WHAT THE TASK ASKS:
Leaving out the images, please reproduce each line below exactly.

EXTRACTED DATA:
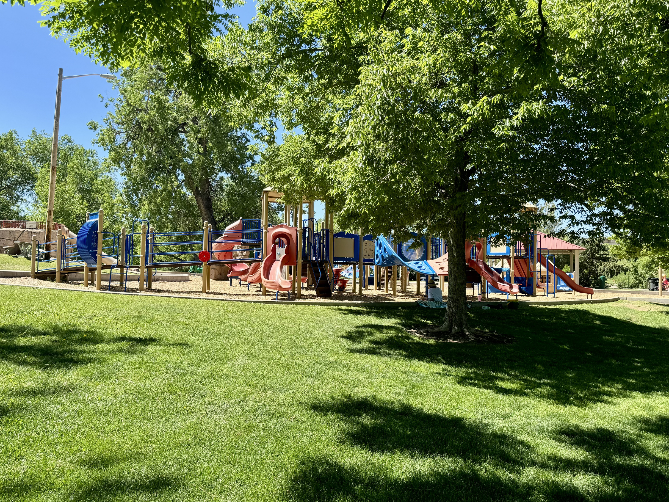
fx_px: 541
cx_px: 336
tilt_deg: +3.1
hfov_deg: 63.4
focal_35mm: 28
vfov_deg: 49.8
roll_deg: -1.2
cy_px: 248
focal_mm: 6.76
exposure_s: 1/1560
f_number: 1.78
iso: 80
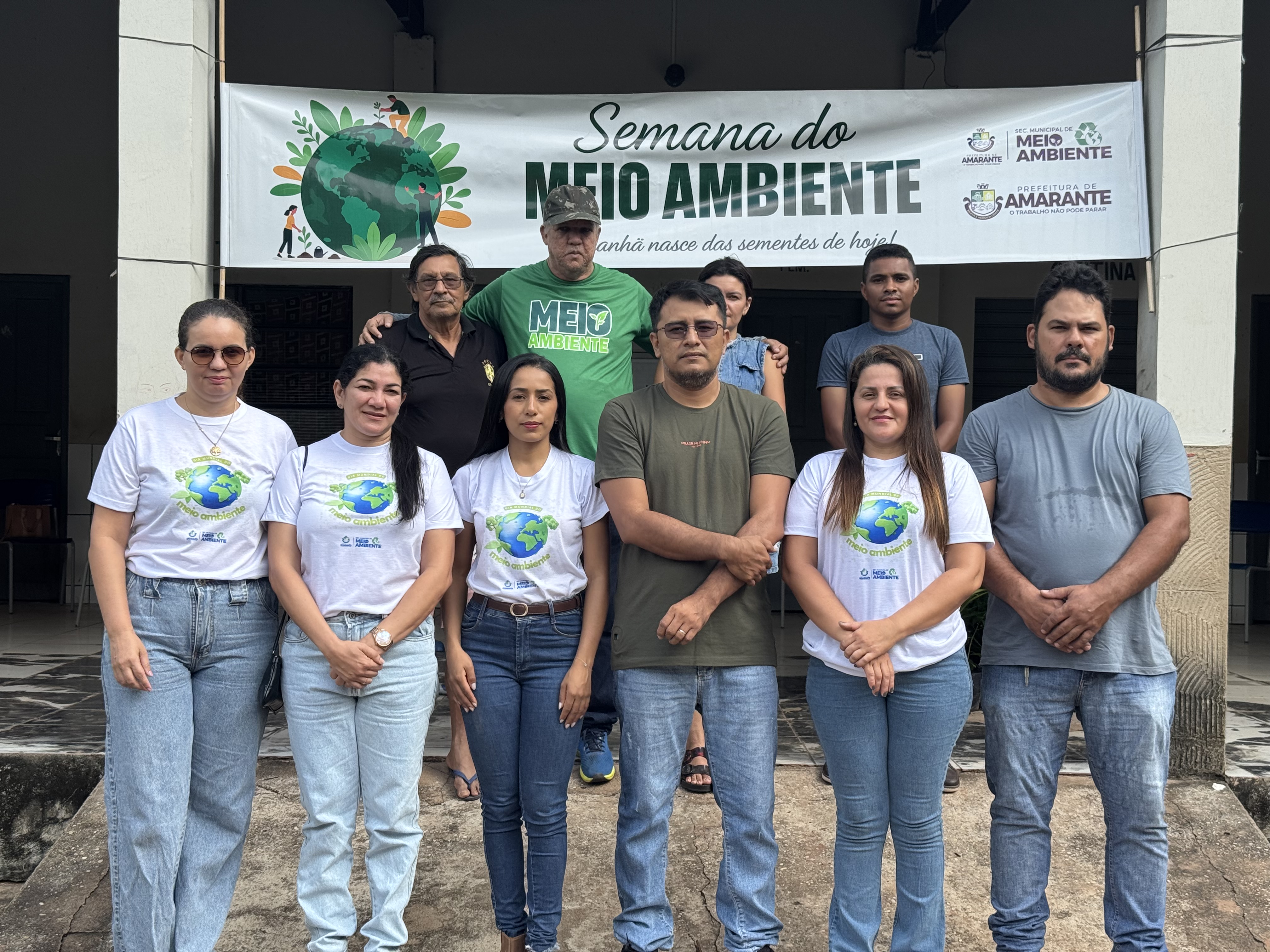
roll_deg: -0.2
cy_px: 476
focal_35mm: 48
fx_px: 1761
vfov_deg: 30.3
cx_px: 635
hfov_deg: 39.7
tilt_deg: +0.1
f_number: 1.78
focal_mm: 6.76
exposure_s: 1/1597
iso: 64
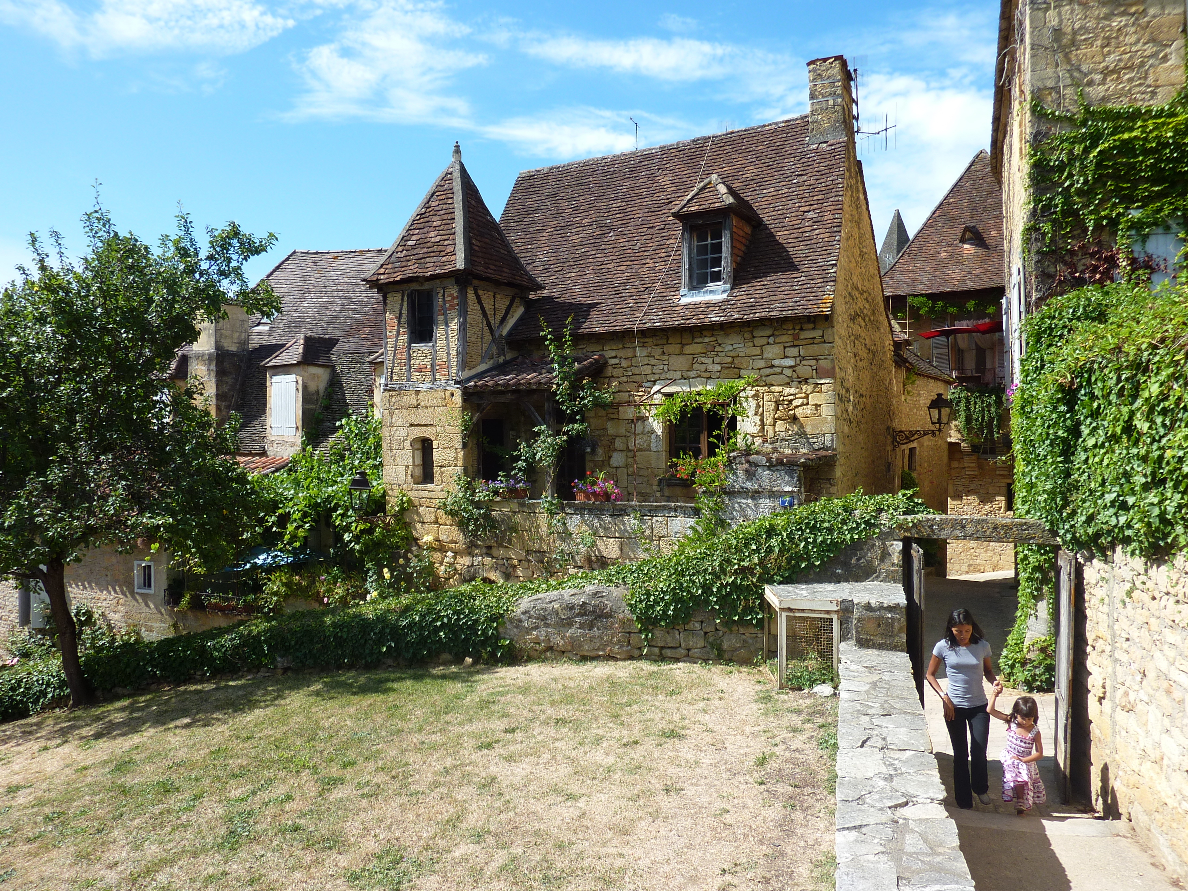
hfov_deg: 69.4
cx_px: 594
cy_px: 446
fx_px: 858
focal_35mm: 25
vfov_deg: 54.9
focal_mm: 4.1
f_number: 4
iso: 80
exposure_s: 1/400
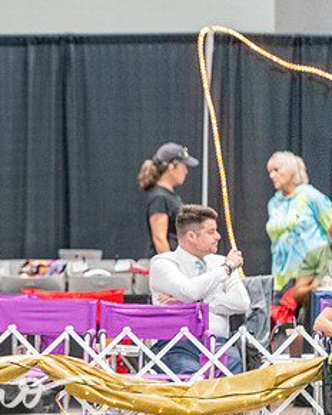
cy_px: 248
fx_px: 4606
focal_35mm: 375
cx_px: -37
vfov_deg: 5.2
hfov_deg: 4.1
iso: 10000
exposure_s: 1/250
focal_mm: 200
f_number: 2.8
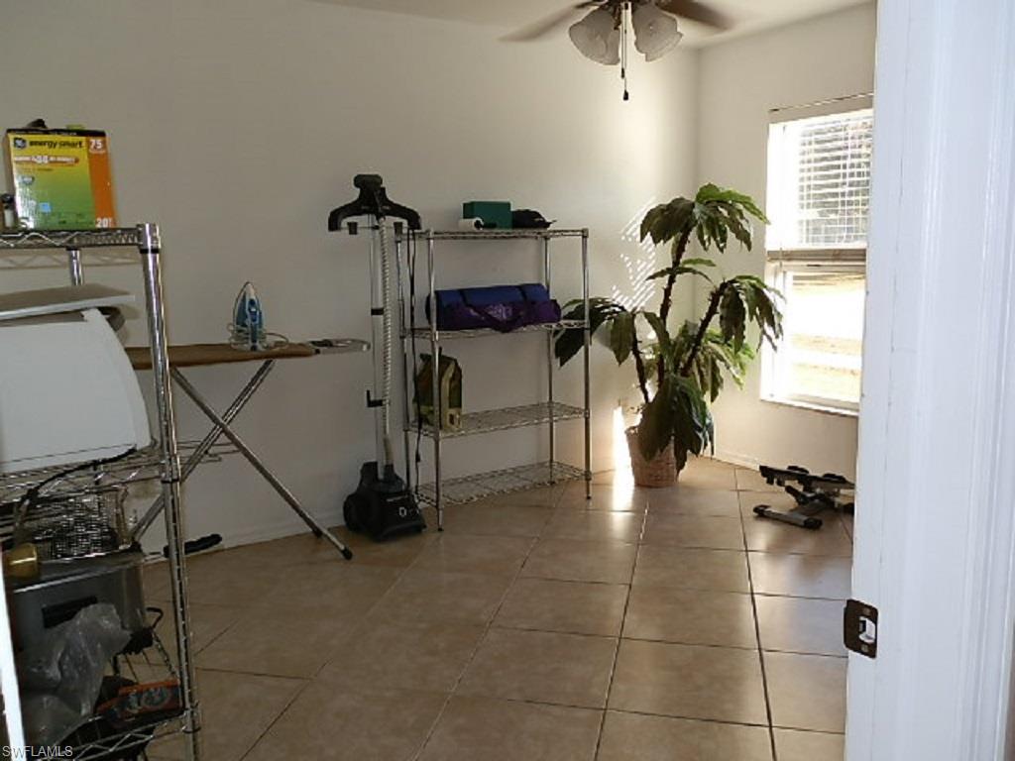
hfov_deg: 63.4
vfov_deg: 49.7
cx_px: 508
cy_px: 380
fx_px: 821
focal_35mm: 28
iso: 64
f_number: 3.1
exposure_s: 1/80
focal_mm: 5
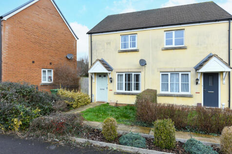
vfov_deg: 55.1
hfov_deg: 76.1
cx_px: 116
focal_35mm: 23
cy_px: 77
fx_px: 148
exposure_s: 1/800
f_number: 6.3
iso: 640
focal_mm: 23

ANSWER SPACE:
fx_px: 541
cx_px: 336
tilt_deg: +3.1
hfov_deg: 63.4
focal_35mm: 28
vfov_deg: 49.8
roll_deg: -1.2
cy_px: 248
focal_mm: 6.76
exposure_s: 1/1560
f_number: 1.78
iso: 80
roll_deg: -0.2
cy_px: 476
focal_35mm: 48
fx_px: 1761
vfov_deg: 30.3
cx_px: 635
hfov_deg: 39.7
tilt_deg: +0.1
f_number: 1.78
focal_mm: 6.76
exposure_s: 1/1597
iso: 64
hfov_deg: 69.4
cx_px: 594
cy_px: 446
fx_px: 858
focal_35mm: 25
vfov_deg: 54.9
focal_mm: 4.1
f_number: 4
iso: 80
exposure_s: 1/400
cy_px: 248
fx_px: 4606
focal_35mm: 375
cx_px: -37
vfov_deg: 5.2
hfov_deg: 4.1
iso: 10000
exposure_s: 1/250
focal_mm: 200
f_number: 2.8
hfov_deg: 63.4
vfov_deg: 49.7
cx_px: 508
cy_px: 380
fx_px: 821
focal_35mm: 28
iso: 64
f_number: 3.1
exposure_s: 1/80
focal_mm: 5
vfov_deg: 55.1
hfov_deg: 76.1
cx_px: 116
focal_35mm: 23
cy_px: 77
fx_px: 148
exposure_s: 1/800
f_number: 6.3
iso: 640
focal_mm: 23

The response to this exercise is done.